"Densities" and maximal monotonicity I

TL;DR

This paper introduces the concepts of L-positive sets, quasidensity, and their properties in Banach SN spaces, expanding the understanding of maximal monotonicity and providing calculus rules for quasidense multifunctions.

Contribution

It generalizes monotone operator theory by defining quasidensity, establishing calculus rules, and extending classical theorems to non-reflexive Banach spaces.

Findings

Quasidense monotone multifunctions obey a calculus rule.

Subdifferentials of convex functions are quasidense.

Generalizations of Brezis-Browder theorem to non-reflexive spaces.

Abstract

We discuss "Banach SN spaces", which include Hilbert spaces, negative Hilbert spaces, and the product of any real Banach space with its dual.

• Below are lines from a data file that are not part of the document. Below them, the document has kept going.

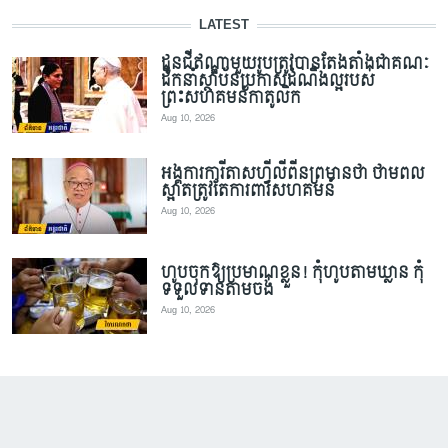
LATEST
ដូនជីឥណ្ឌាមួយរូបត្រូវបានតែងតាំងជាគណៈ
ដឹកនាំស្ថាប័នប្រកាសដំណឹងល្អរបស់
ព្រះសហគមន៍កាតូលិក
Aug 10, 2026
អង្គការការីតាសហ្វីលីពីនព្រមានថា ថាមពល
ស្អាតត្រូវតែការពារសហគមន៍
Aug 10, 2026
ហូបចុកឱ្យប្រមាណខ្លួន! កុំហូបតាមឃ្លាន កុំ
ទទួលទានតាមចង់
Aug 10, 2026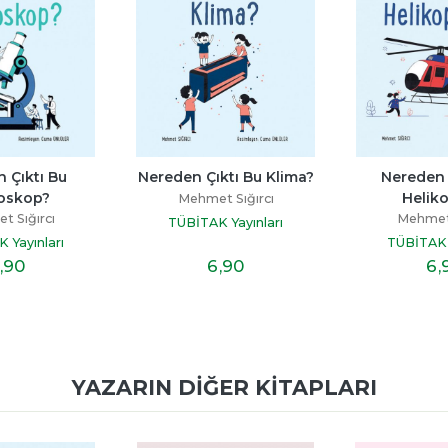
 Çıktı Bu 
Nereden Çıktı Bu Klima?
Nereden Ç
oskop?
Helik
Mehmet Sığırcı
 Sığırcı
Mehmet 
TÜBİTAK Yayınları
 Yayınları
TÜBİTAK Y
,90
6
,90
6
,
YAZARIN DIĞER KITAPLARI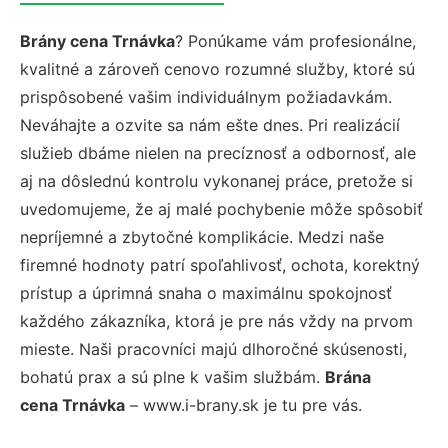
Brány cena Trnávka
? Ponúkame vám profesionálne,
kvalitné a zároveň cenovo rozumné služby, ktoré sú
prispôsobené vašim individuálnym požiadavkám.
Neváhajte a ozvite sa nám ešte dnes. Pri realizácií
služieb dbáme nielen na precíznosť a odbornosť, ale
aj na dôslednú kontrolu vykonanej práce, pretože si
uvedomujeme, že aj malé pochybenie môže spôsobiť
nepríjemné a zbytočné komplikácie. Medzi naše
firemné hodnoty patrí spoľahlivosť, ochota, korektný
prístup a úprimná snaha o maximálnu spokojnosť
každého zákazníka, ktorá je pre nás vždy na prvom
mieste. Naši pracovníci majú dlhoročné skúsenosti,
bohatú prax a sú plne k vašim službám.
Brána
cena Trnávka
– www.i-brany.sk je tu pre vás.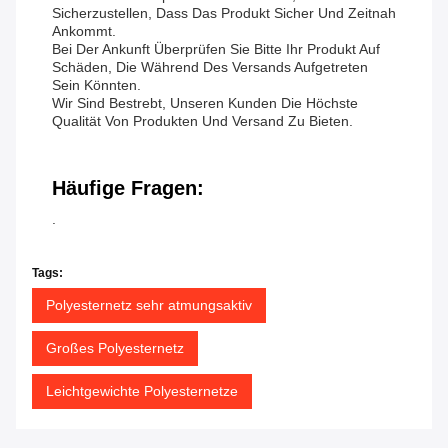
Sicherzustellen, Dass Das Produkt Sicher Und Zeitnah
Ankommt.
Bei Der Ankunft Überprüfen Sie Bitte Ihr Produkt Auf
Schäden, Die Während Des Versands Aufgetreten
Sein Könnten.
Wir Sind Bestrebt, Unseren Kunden Die Höchste
Qualität Von Produkten Und Versand Zu Bieten.
Häufige Fragen:
.
Tags:
Polyesternetz sehr atmungsaktiv
Großes Polyesternetz
Leichtgewichte Polyesternetze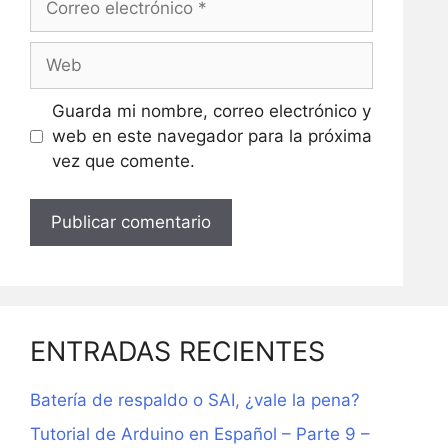
electrónico
Web
Guarda mi nombre, correo electrónico y
web en este navegador para la próxima
vez que comente.
ENTRADAS RECIENTES
Batería de respaldo o SAI, ¿vale la pena?
Tutorial de Arduino en Español – Parte 9 –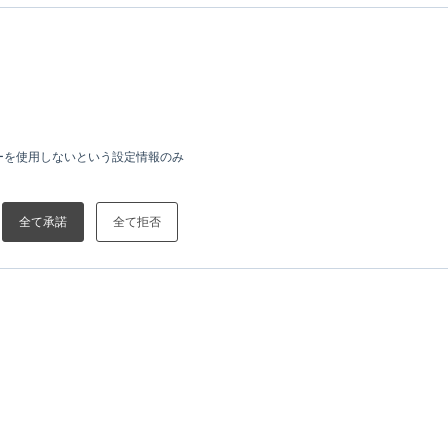
ーを使用しないという設定情報のみ
全て承諾
全て拒否
IR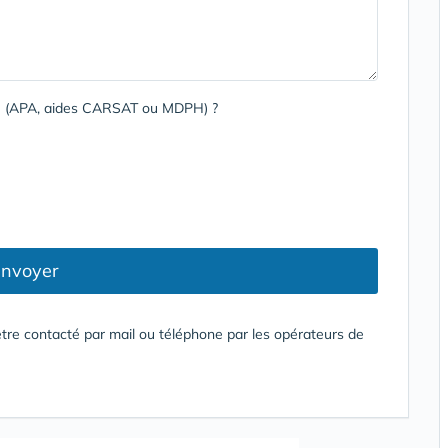
rge (APA, aides CARSAT ou MDPH) ?
nvoyer
tre contacté par mail ou téléphone par les opérateurs de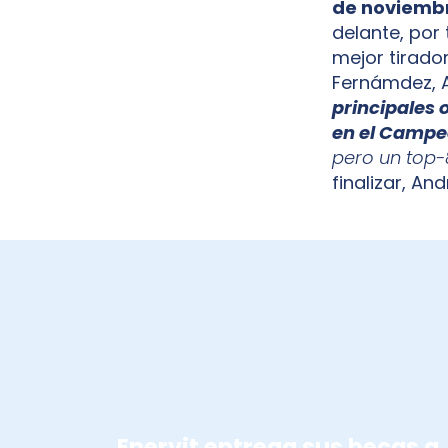
de noviembr
delante, por
mejor tirado
Fernámdez, A
principales 
en el Campe
pero un top-8
finalizar, And
BECAS ENERVIT
Enervit entrega sus becas a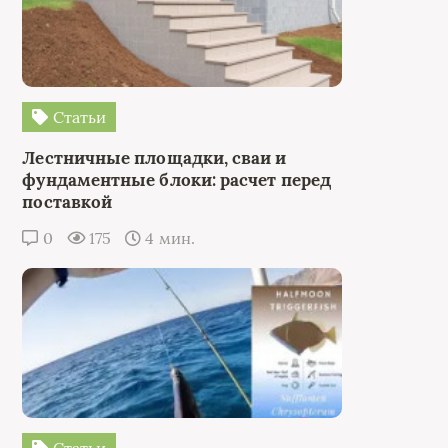
Статьи
Лестничные площадки, сваи и
фундаментные блоки: расчет перед
поставкой
0
175
4 мин.
Статьи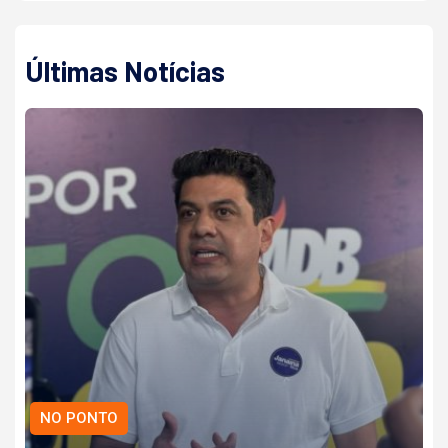
Últimas Notícias
NO PONTO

We introduce "L-positive" sets, which generalize monotone multifunctions from a Banach space into its dual. We introduce the concepts of "$r_L$-density" and its specialization "quasidensity": the closed quasidense monotone multifunctions from a Banach space into its dual form a (generally) strict subset of the maximally monotone ones, though all surjective maximally monotone and all maximally monotone multifunctions on a reflexive space are quasidense. We give a sum theorem and a parallel sum theorem for closed monotone quasidense multifunctions under very general constraint conditions. That is to say, quasidensity obeys a very nice calculus rule. We give a short proof that the subdifferential of a proper convex lower semicontinuous function on a Banach space is quasidense, and deduce generalizations of the Brezis-Browder theorem on linear relations to non reflexive Banach spaces. We also prove that any closed monotone quasidense multifunction has a number of other very desirable properties. This version differs from the previous version in the removal of Sections 13-16, part of Section 17, and Section 18.